Peel Away Scraps First Use a small spatula to strip away the dough scraps from around the cookies. With excess dough out of the way, it’s easier to lift the cookies and transfer them to a baking sheet without marring the shape of the cookies, or stretching the dough.
Bake One Sheet at a Time Baking one sheet of cookies at a time ensures even baking. (For more on this, see “Avoiding Uneven Baking,” page 367.)
Fat: Globules of fat from cream or milk (some of them crystallized) stick together when churned, creating a larger mass, which is kneaded to make the bulk of butter. By law, fat must make up a minimum of 80 percent of the total content of butter. As a result of butter’s high level of saturated fat, it is a solid at room temperature, begins to melt at about 85 degrees, and is completely liquefied by 94 degrees. In its solid state, much of the fat occurs as tiny crystals surrounding the droplets of water along with a small amount of protein.

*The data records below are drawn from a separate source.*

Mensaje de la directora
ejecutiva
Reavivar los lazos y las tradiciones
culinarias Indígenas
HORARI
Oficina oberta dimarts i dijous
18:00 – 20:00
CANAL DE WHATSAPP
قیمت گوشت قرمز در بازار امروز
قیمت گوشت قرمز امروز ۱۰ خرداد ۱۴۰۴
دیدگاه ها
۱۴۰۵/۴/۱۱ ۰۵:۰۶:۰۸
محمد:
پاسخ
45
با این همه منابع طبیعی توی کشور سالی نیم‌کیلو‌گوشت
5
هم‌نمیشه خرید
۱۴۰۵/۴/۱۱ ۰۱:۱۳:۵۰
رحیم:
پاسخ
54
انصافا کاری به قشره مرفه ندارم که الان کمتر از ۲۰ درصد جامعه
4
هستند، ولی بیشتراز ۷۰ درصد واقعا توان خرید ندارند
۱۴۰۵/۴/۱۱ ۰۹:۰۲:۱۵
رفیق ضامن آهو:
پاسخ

Water: Butter is 16 to 18 percent water. Butter is one of the few ingredients in the kitchen composed of a water-in-oil emulsion, which is an emulsion of tiny droplets of water suspended in a continuous phase of fat, similar to a classic vinaigrette (see concept 36). A small amount of protein coats the water droplets and keeps them from coalescing unless the butter is completely melted.

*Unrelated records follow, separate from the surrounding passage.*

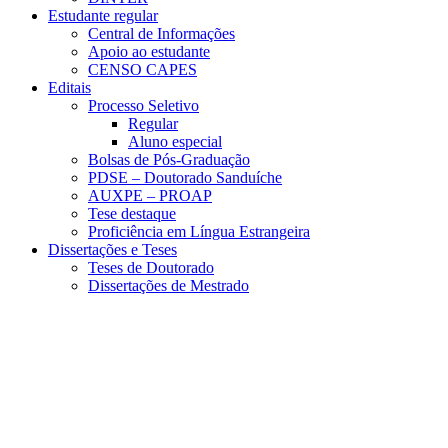
Estudante regular
Central de Informações
Apoio ao estudante
CENSO CAPES
Editais
Processo Seletivo
Regular
Aluno especial
Bolsas de Pós-Graduação
PDSE – Doutorado Sanduíche
AUXPE – PROAP
Tese destaque
Proficiência em Língua Estrangeira
Dissertações e Teses
Teses de Doutorado
Dissertações de Mestrado
Menu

Milk Solids: “Milk solids” is the term used to describe everything in butter that isn’t water or fat. Milk solids are rich in protein, carbohydrates, vitamins, and minerals, which are all removed when clarifying butter, except for the fat-soluble vitamins. The milk solids represent about 1 percent of the compounds found in butter.

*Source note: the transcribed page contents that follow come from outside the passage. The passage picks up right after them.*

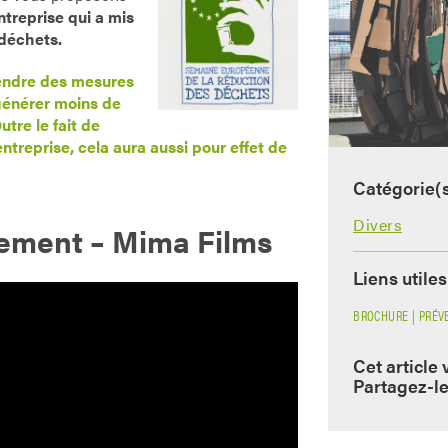
ntreprise qui a mis
 déchets.
rendre des mesures
générer moins de
utre le fait de
ntreprise, cela aura aussi pour effet de
Catégorie(
Divers
ement – Mima Films
Liens utiles
BROCHURE | PRÉV
Cet article 
Partagez-le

You have four basic decisions at the market—salted or unsalted, cultured or uncultured, regular or premium, and whipped or stick.
Salted or Unsalted? In the test kitchen, we use unsalted butter almost exclusively and add our own salt to recipes. Why? First, the amount of salt in salted butter varies from brand to brand—on average 1/3 -teaspoon a stick—which makes offering a universal conversion impossible. Second, salted butter almost always contains more water, which can influence gluten development—particularly important in baking. (Biscuits made with salted butter were noticeably mushy.) Third, salt overshadows butter’s naturally sweet, delicate flavors; in butter-specific recipes like beurre blanc and -buttercream frosting, we found that extra salt to be overwhelming.
Cultured or Uncultured? The real distinction between premium and regular butters (see description at right) is culturing—the process of fermenting the cream before churning it that builds tangy, complex flavors. Cultured butters are produced by adding certain strains of bacteria that produce unique flavors. That said, these nuances are subtle in most cooked applications, so we save the expensive cultured stuff for spreading on toast.
Whipped or Stick? Whipped butter, made by beating air into butter, makes a creamy spread but isn’t always a good alternative to stick butter for cooking. While testers couldn’t tell the difference in baked goods, they found the aerated butter “foamy” and “plasticlike” in uncooked applications such as frosting. If you want to use whipped butter, base your substitution on weight, not volume. (Adding air increases the volume, not the weight.) A standard tub of whipped butter weighs 8 ounces, equal to two sticks of butter.
Regular or Premium? While you hear a lot about the higher fat content in premium butters, our tasters had trouble telling the difference, even when tasted plain. Regular unsalted butter contains 81 to 82 percent fat; premium brands have 83 to 86 percent fat. Because higher-fat butter remains solid over a wider temperature range, we like it when making croissant dough and other recipes where rapid softening of the butter would cause problems.